Shannon Entropy

Given a (discrete) random variable \(X\) with probability mass function (pmf) \(p\) and sample space/alphabet \(\mathcal{X}\), the Shannon entropy \(H(X)\) of \(X\) is defined to be \[ H(X) = -\sum_{x \in \text{supp}(p)}p(x)\log(p(x))\] Where \(\text{supp}(p)\) denotes the support of \(p\). The units of \(H(X)\) depends on the base of the logarithm, for base 2 and \(e\) the units are bits and nats respectively.

Note that \(H(X)\) is invariant to relabelling of the outcome space, i.e. given two (discrete) random variables \(X,Y\) such that their pmfs \(p_X,p_Y\) are a permutation of one another, we still have \(H(X)=H(Y)\).

Also, \(H(X)\leq \log(|\mathcal{X}|)\) with equality iff \(X\) is uniform over \(\mathcal{X}\). This directly implies that if \(\mathcal{X}\) is finite then \(H(X)\) is also finite, however there are distributions whose sample space is infinite and the entropy is finite, e.g. \(p_X(X=i)=2^{-i}\) where \(i \in \mathbb{N}\).

The joint entropy \(H(X,Y)\) of a pair of (discrete) random variables \(X,Y\) with joint pmf \(p_{X,Y}\) their joint entropy is defined as \[ H(X,Y) = -\sum_{x,y \in \text{supp}(p_{X,Y})}p_{X,Y}(x,y)\log(p_{X,Y}(x,y))\]

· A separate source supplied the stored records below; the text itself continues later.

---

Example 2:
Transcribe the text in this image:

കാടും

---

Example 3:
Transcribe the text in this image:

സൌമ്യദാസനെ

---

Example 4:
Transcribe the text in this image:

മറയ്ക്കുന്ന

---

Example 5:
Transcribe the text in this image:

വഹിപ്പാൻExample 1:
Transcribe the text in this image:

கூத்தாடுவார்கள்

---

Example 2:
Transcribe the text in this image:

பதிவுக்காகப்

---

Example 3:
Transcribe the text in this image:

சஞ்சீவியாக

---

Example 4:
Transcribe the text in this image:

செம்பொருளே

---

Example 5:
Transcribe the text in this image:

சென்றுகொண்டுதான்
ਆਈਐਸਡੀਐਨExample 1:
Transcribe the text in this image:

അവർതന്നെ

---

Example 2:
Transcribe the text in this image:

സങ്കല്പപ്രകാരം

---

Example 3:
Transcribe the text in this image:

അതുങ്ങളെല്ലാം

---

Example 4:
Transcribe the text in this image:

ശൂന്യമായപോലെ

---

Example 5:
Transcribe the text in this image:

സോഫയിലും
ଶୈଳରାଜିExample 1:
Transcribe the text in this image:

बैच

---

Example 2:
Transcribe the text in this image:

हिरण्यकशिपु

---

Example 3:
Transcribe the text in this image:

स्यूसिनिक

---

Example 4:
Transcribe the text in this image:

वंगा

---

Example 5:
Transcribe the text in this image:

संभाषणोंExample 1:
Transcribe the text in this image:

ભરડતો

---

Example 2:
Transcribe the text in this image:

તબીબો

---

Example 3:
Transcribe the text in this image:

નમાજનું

The conditional entropy \(H(X|Y)\) is defined as \[ H(X|Y) = -\sum_{x,y \in \text{supp}(p_{X,Y})}p_{X,Y}(x,y)\log(p_{Y|X}(y|x))\] This could be rewritten as \(H(Y|X) = \sum_{x \in \text{supp}(p_X)}p_X(x)H(Y|X=x)\) by decomposing the joint distribution. Similarly, we could write \(H(Y|X,Z)=\sum_{z\in \text{supp}(p_Z)}p(z)H(Y|X,Z=z)\).

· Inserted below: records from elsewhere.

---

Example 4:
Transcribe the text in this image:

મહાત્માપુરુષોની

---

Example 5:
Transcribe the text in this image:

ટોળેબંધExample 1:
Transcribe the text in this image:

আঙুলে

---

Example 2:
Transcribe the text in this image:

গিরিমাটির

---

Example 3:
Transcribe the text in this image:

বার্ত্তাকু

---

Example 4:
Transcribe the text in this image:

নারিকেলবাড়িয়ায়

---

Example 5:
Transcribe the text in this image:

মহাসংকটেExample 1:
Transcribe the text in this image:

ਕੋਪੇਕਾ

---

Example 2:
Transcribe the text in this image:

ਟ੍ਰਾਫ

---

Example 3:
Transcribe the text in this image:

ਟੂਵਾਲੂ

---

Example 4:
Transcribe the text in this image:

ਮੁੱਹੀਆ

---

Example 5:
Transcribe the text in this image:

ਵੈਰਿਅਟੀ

An important inequality here is Fano's inequality, which states that given two random variables \(X,\hat{X}\) defined over the same outcome space \(\mathcal{X}\), we have \(H(X|\hat{X})\leq H_b(p(X\neq \hat{X}))+p(X\neq \hat{X})\log (|\mathcal{X}|-1)\). Here, \(H_b(p) = -p \log_2(p) -(1-p)\log_2(1-p)\) is the binary entropy function. Intuitively, if \(\hat{X}\) is an estimate for \(X\), the smaller the error probability \(p(X\neq \hat{X})\) implies smaller \(H(X|\hat{X})\).

Importantly, \(H(X|Y)=0\) iff \(X\) is a function of \(Y\). Also \(H(Y|X)\leq H(X)\) with equality iff both \(X,Y\) are independent, i.e. conditioning does not increase uncertainty.

We also have the following concavity of entropy result, given 2 random variables \(X_1,X_2\) with pmfs \(p_1,p_2\) and a mixture distribution \(p = \lambda p_1 + (1-\lambda)p_2\) where \(0\leq \lambda \leq 1\) then \(H(X)\geq \lambda H(X_1)+(1-\lambda)H(X_2)\).

The entropy function is continuous at \(p\) if \(\lim_{p' \to p}H(p')=H(\lim_{p' \to p} p')=H(p)\), or if \(\forall \epsilon>0, \: \exists \delta>0 \: : \: |H(p)-H(q)|<\epsilon\) for all \(q \in \mathbb{P}^{|\mathcal{X}|}\) satisfying \(V(p,q)=\sum_{x \in \mathcal{X}}|p(x)-q(x)|<\delta\), where \(\mathbb{P}^{|\mathcal{X}|}\) denotes all possible distributions over \(\mathcal{X}\).

The chain rule for entropy states that for (discrete) random variables \(H(X_1,X_2,\cdots,X_n) = \sum_{i=1}^n H(X_i|X_1,\cdots,X_{i-1})\). Similarly, the conditional chain rule for entropy simply involves conditioning on another random variable \(Y\) on both sides.